What you will do: Rewrite the data from its first line through the line containing "are allowing the", changing "Manual Testing" to "Automated Testing" and keeping every other part the same.

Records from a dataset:
+--

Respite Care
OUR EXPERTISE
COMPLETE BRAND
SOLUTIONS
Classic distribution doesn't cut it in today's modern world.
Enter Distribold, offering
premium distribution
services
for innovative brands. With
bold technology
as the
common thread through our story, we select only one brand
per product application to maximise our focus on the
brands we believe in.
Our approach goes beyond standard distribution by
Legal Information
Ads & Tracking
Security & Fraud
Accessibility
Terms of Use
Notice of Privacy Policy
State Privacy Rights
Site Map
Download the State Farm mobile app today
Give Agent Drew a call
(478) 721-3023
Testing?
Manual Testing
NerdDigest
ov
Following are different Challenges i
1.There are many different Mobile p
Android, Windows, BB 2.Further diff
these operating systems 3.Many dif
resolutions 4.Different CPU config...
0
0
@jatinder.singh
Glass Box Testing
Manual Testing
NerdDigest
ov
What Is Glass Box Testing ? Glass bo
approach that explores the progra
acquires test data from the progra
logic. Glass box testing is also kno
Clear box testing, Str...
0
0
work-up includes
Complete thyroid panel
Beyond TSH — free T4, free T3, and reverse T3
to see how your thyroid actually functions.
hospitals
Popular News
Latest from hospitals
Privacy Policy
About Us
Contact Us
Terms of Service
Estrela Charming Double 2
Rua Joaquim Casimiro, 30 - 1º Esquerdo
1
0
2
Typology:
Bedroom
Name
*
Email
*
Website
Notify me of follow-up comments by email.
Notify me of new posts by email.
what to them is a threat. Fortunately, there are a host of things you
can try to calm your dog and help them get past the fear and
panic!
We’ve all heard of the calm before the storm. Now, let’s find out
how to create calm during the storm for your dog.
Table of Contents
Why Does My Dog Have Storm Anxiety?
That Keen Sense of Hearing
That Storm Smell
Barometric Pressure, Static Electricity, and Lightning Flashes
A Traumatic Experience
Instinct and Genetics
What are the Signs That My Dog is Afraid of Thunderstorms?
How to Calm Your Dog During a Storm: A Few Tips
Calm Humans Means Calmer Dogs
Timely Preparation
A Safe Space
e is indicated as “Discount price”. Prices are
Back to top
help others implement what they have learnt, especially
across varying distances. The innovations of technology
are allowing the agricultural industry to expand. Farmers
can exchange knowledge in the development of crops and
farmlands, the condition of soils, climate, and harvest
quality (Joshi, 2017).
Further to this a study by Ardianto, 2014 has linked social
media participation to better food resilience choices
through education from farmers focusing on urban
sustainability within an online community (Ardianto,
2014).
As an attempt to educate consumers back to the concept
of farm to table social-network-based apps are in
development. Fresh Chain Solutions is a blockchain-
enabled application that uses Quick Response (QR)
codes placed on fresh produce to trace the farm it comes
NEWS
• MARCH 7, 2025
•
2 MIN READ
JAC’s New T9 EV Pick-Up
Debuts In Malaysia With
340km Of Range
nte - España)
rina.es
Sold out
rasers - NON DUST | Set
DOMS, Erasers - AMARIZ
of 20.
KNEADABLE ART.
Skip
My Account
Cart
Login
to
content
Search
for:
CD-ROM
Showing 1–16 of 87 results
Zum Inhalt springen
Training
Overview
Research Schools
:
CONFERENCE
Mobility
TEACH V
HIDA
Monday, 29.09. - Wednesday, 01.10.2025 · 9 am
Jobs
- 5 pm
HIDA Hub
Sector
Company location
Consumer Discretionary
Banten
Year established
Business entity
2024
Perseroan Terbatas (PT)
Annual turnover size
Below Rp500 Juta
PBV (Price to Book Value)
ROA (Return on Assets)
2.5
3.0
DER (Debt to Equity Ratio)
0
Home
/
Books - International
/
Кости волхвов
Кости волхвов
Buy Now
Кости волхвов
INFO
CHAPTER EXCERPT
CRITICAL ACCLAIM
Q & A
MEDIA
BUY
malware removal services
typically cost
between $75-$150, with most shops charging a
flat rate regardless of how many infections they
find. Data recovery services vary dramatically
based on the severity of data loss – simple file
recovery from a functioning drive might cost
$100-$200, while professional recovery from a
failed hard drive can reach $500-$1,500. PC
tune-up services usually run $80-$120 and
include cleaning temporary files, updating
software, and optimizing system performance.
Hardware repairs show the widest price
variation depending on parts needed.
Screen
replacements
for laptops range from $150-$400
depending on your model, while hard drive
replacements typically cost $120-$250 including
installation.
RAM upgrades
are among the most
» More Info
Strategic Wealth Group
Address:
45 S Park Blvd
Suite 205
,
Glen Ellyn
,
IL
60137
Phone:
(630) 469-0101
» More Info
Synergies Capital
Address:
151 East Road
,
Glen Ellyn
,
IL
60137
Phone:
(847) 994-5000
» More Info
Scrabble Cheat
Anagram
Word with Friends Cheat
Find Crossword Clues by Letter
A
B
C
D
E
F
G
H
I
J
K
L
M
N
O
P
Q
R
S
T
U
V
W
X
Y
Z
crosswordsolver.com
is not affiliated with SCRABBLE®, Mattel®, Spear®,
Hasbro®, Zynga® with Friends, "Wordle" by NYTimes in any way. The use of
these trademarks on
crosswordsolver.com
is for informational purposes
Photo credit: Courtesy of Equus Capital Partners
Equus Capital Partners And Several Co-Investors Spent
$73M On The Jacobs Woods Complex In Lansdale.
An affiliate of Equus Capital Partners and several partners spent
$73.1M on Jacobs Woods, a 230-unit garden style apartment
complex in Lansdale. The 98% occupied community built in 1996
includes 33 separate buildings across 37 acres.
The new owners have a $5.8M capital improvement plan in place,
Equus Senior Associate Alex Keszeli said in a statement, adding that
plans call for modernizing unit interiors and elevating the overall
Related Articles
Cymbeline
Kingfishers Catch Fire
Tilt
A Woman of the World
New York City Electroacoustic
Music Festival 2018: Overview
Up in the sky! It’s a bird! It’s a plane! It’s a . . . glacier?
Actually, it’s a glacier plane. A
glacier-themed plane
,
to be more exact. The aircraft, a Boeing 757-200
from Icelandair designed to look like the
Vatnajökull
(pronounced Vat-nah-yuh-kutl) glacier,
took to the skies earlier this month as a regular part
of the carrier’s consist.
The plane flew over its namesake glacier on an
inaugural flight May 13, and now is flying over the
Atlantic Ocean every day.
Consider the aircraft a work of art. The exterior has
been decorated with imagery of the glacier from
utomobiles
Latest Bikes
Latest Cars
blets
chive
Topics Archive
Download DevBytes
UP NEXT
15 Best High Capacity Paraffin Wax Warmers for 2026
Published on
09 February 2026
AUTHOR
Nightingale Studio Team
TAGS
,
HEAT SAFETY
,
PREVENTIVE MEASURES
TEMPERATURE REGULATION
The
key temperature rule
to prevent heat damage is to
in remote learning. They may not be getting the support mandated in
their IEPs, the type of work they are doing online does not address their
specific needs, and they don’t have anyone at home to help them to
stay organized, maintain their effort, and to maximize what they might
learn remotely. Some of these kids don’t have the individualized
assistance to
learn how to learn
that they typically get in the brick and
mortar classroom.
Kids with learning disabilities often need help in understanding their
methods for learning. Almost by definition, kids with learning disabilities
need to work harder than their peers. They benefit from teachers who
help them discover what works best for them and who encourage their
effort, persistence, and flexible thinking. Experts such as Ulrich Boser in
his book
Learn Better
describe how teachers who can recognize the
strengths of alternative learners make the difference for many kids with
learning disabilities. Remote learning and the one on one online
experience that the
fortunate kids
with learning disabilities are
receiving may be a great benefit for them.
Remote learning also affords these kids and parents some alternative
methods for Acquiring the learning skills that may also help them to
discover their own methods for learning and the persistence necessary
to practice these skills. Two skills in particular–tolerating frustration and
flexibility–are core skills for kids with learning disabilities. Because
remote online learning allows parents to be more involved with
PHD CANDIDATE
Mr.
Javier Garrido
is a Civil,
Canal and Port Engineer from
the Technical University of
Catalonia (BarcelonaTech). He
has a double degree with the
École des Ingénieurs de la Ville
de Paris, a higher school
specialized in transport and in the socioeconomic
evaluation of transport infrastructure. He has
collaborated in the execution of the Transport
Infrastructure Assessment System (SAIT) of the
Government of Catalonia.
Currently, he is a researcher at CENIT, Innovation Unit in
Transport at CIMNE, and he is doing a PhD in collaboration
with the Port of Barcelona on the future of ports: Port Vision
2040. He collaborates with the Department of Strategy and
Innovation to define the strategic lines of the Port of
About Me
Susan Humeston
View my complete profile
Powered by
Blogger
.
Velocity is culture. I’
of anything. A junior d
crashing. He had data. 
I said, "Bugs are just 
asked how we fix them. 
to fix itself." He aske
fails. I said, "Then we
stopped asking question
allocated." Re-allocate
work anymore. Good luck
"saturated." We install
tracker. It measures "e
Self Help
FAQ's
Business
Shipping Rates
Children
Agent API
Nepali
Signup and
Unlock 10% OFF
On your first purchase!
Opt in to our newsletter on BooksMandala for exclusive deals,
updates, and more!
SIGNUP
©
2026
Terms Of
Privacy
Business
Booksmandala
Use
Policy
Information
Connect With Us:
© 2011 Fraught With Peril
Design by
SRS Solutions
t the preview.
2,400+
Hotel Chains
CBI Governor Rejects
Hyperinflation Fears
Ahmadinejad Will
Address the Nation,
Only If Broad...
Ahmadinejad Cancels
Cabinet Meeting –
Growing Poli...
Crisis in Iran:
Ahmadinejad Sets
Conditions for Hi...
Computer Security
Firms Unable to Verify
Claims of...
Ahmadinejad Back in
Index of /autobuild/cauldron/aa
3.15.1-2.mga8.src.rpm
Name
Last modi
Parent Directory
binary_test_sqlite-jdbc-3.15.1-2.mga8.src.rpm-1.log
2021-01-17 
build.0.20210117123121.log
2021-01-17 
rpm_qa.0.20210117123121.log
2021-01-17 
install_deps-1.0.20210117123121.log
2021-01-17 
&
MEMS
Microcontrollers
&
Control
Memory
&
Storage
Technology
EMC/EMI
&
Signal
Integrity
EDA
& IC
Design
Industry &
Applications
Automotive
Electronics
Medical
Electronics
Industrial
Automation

+--

Exercise answer:
Respite Care
OUR EXPERTISE
COMPLETE BRAND
SOLUTIONS
Classic distribution doesn't cut it in today's modern world.
Enter Distribold, offering
premium distribution
services
for innovative brands. With
bold technology
as the
common thread through our story, we select only one brand
per product application to maximise our focus on the
brands we believe in.
Our approach goes beyond standard distribution by
Legal Information
Ads & Tracking
Security & Fraud
Accessibility
Terms of Use
Notice of Privacy Policy
State Privacy Rights
Site Map
Download the State Farm mobile app today
Give Agent Drew a call
(478) 721-3023
Testing?
Automated Testing
NerdDigest
ov
Following are different Challenges i
1.There are many different Mobile p
Android, Windows, BB 2.Further diff
these operating systems 3.Many dif
resolutions 4.Different CPU config...
0
0
@jatinder.singh
Glass Box Testing
Automated Testing
NerdDigest
ov
What Is Glass Box Testing ? Glass bo
approach that explores the progra
acquires test data from the progra
logic. Glass box testing is also kno
Clear box testing, Str...
0
0
work-up includes
Complete thyroid panel
Beyond TSH — free T4, free T3, and reverse T3
to see how your thyroid actually functions.
hospitals
Popular News
Latest from hospitals
Privacy Policy
About Us
Contact Us
Terms of Service
Estrela Charming Double 2
Rua Joaquim Casimiro, 30 - 1º Esquerdo
1
0
2
Typology:
Bedroom
Name
*
Email
*
Website
Notify me of follow-up comments by email.
Notify me of new posts by email.
what to them is a threat. Fortunately, there are a host of things you
can try to calm your dog and help them get past the fear and
panic!
We’ve all heard of the calm before the storm. Now, let’s find out
how to create calm during the storm for your dog.
Table of Contents
Why Does My Dog Have Storm Anxiety?
That Keen Sense of Hearing
That Storm Smell
Barometric Pressure, Static Electricity, and Lightning Flashes
A Traumatic Experience
Instinct and Genetics
What are the Signs That My Dog is Afraid of Thunderstorms?
How to Calm Your Dog During a Storm: A Few Tips
Calm Humans Means Calmer Dogs
Timely Preparation
A Safe Space
e is indicated as “Discount price”. Prices are
Back to top
help others implement what they have learnt, especially
across varying distances. The innovations of technology
are allowing the agricultural industry to expand. Farmers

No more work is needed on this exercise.